Another take many people in the field are expressing is that it's simply infeasible to reliably interpret statistical models at that level (especially one that is dominated by systematic uncertainty), since they are based on approximations and assumptions e.g. that certain nuisance parameters are "nicely" distributed and uncorrelated. See e.g. comments from Prof. Cranmer [1] who is one of the folks who developed the standard statistical formalism and methods used in modern particle physics experiments.

[1] https://twitter.com/kylecranmer/status/1512222463094140937?s...

1 comments

Why don't people use nonparametric methods to get around the problem of assuming certain parameters are "nicely" distributed? (Not a physicist, but curious – this seems like the "obvious" solution.)
Nonparametric methods are often used when the assumptions of parametric tests don't hold.

In physics experiments they want to fix the structure of the model and know the assumptions. They want to know the distribution and parameters to hold. If assumptions don't hold, they must find out why, find better assumptions and fix the model.

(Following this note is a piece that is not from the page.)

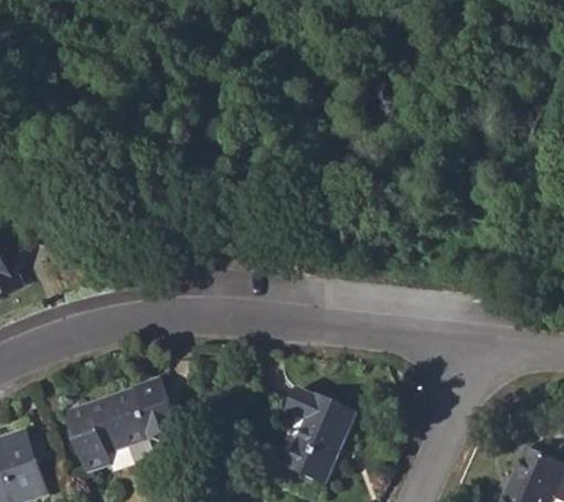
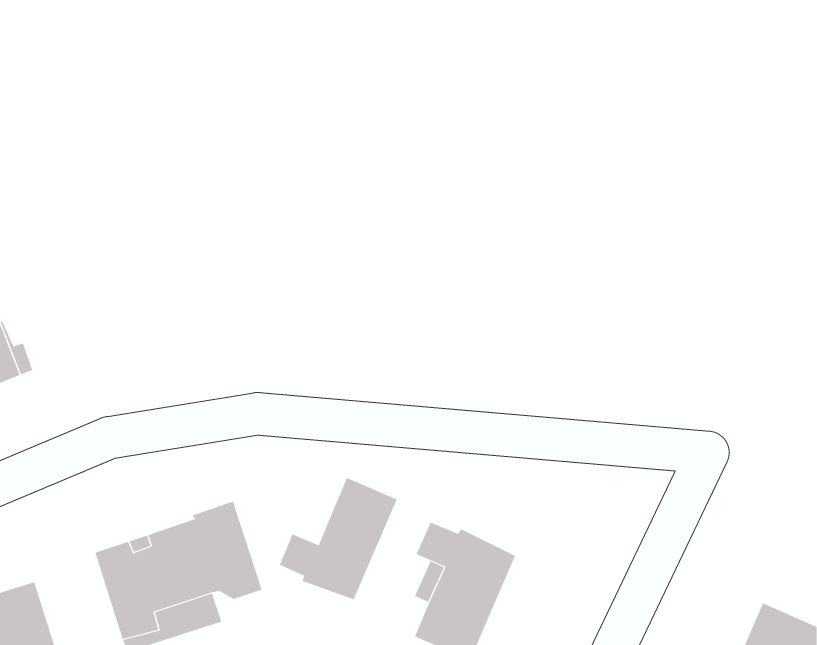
building: none -> [279,477,397,600]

To say it differently: physicists are not trying to discover statistical laws. They are trying to discover physical laws trough statistics.

It sounds like they know certain assumptions regarding parameters that are not of interest are wrong. So why explicitly model those, if we don't care about their distribution? We (apparently) only care about an accurate estimate of W boson mass.
That works if the thing is something you can remove from the experiment and model separately, then put it back. In CERN many variables are tied to this one huge machine that is one of its kind.
I admit I'm not familiar with the model used to aggregate the boson data. But there's an entire community of nonparametric/semiparametric statisticians that works on problems just like this. It seems crazy to me that that millions of dollars are spent to build the machines to collect this data, yet the papers are written using statistical models with distributional/independence assumptions known to be false. (The tweet linked above seems to be saying something similar.)

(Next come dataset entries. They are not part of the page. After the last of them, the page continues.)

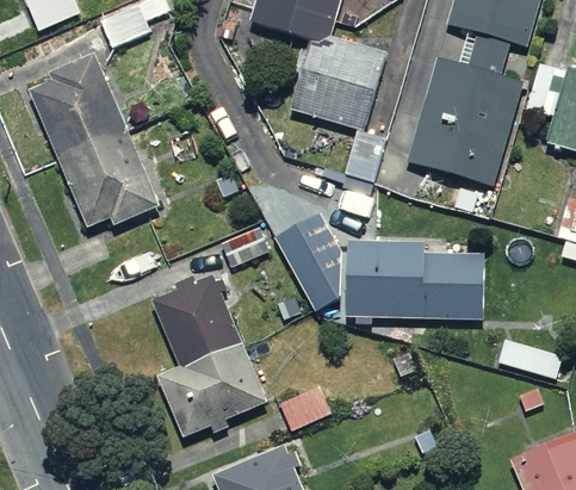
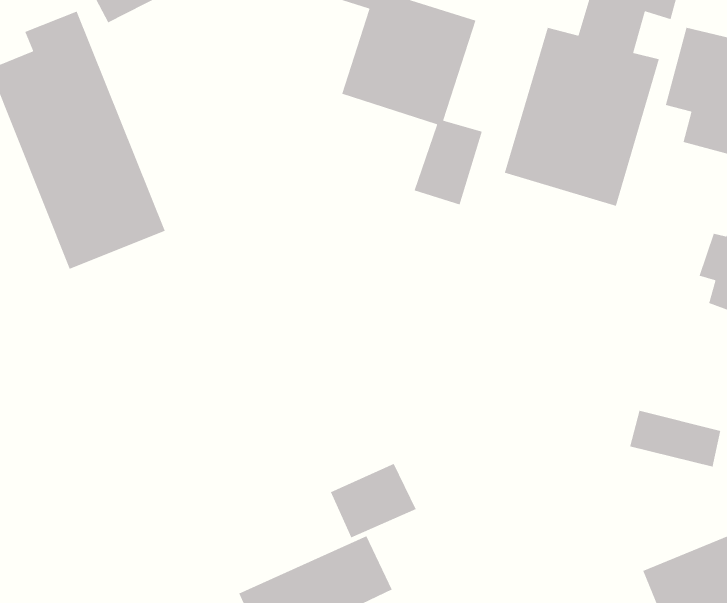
building: [291,217,493,328] -> none
building: [149,274,271,438] -> none

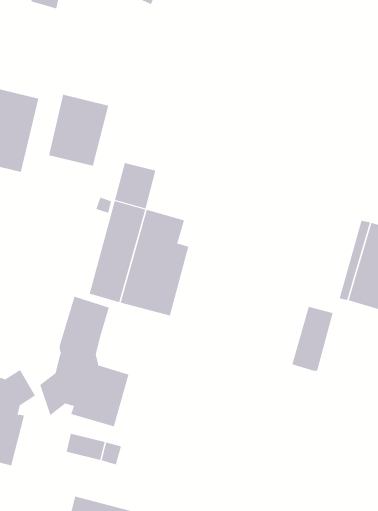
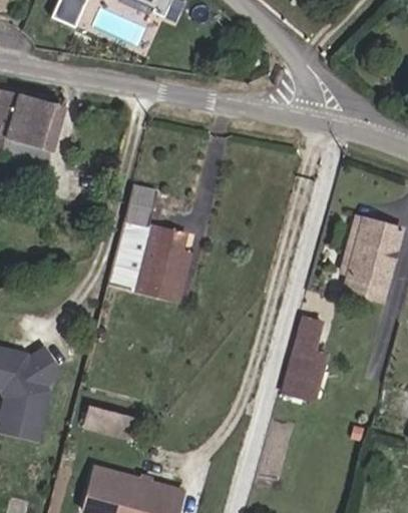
building: [48,94,109,166] -> none
building: [39,296,129,427] -> none
building: none -> [279,350,324,404]

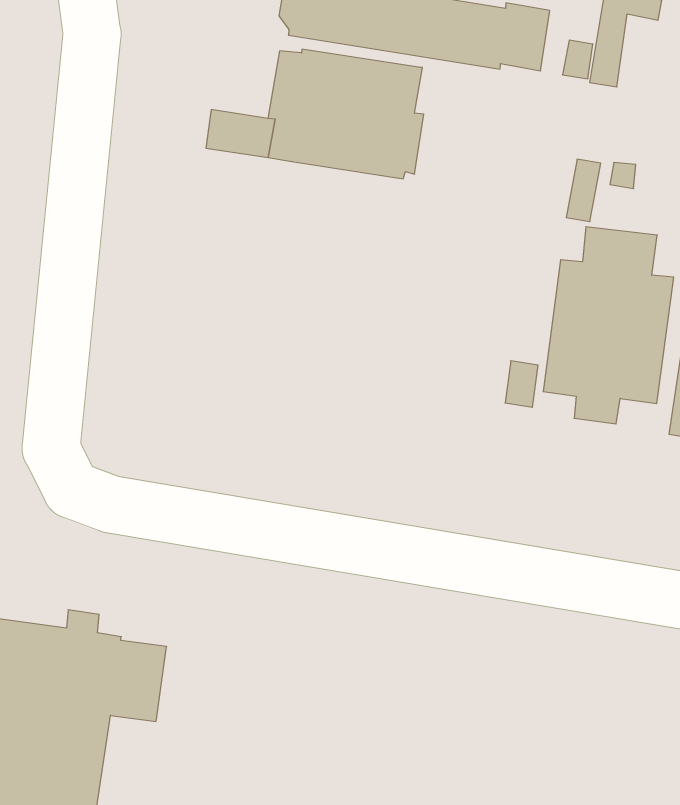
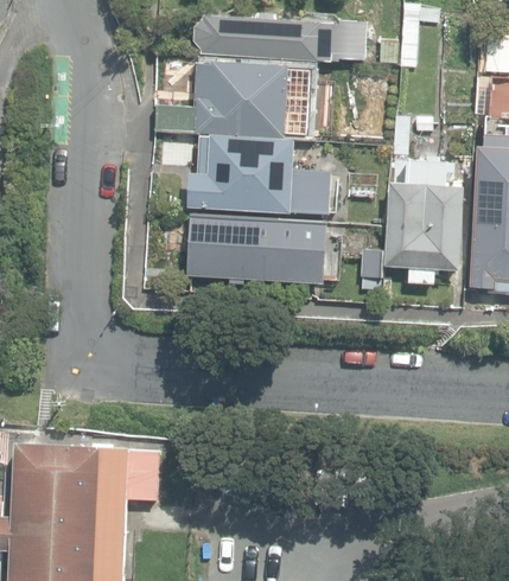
building: none -> [186,134,331,215]
building: none -> [186,215,326,285]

Is there a concrete reason we can't be naive and just bootstrap confidence intervals for example? Of course I defer to the physicists here – but I'm curious whether there's some simple high-level reason the usual tricks don't work.

Don't worry. High energy physics has been at the bleeding edge of statistical methods forever.
Because it’s all interrelated and too many variables make it impossible to nail down anything with certainty if you don’t assume some invariants somewhere?